The project tested a range of low cost, scalable changes to supermarket store environments that aim to increase healthy purchases and maintain profit for the retailer.
During controlled trials in eight Champions IGA stores, Health Star Ratings were added to shelf tags for healthy products and custom-designed signage promoting healthy food was added to trolleys and baskets.
Stickers were also placed on the floor to direct customers to the healthiest food choices.
Preliminary results suggest the initiatives were successful in leading shoppers to buy healthier food, with 63 per cent of customers who noticed the shelf tags indicating they influenced what they purchased.
Sixty-two per cent of customers noticed the shopping trolley signs, with 25 per cent believing they influenced their purchases.
Eighty-eight per cent of customers wanted the trolley signs to remain in place after the study.
Lead researcher Dr Adrian Cameron, from the WHO Collaborating Centre for Obesity Prevention within Deakin’s Centre for Population Health Research, said adding the Federal Government’s Health Star Ratings system to shelf tags made the Star Rating far more prominent compared to where it is usually seen on the front of products.
“The Health Star Rating is a simple way for people to choose the healthiest options to put in their trolley, with higher star choices being the healthiest options,” Dr Cameron said.
“In this project, we added shelf tags to all products achieving a 4.5 or 5 Health Star Rating.”
City of Greater Bendigo Research and Evaluation Officer Amy Brown said about two thirds of all food is purchased in supermarkets, which means they are a crucial setting to encourage healthy eating.
“We want to encourage local supermarkets to be proactive and position themselves as the champions of healthy eating.

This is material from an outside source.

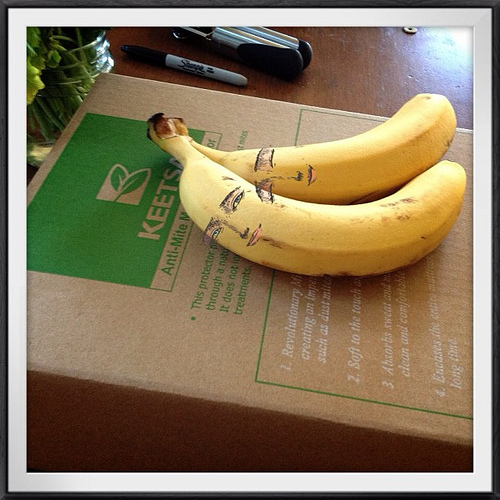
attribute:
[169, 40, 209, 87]
sharpie — black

“They can be a major part of the solution to the growing burden of diet-related disease,” Ms Brown said.
“The collaboration between retail, academic, local government and State Government partners was central to the success of the study.
“Both customers and store managers spoke highly of the changes, with many customers saying that they were pleased to see IGA doing something about our growing obesity problem.
“We are all excited about where this world-leading work might lead.”
The research was funded by a VicHealth Innovation Research Grant.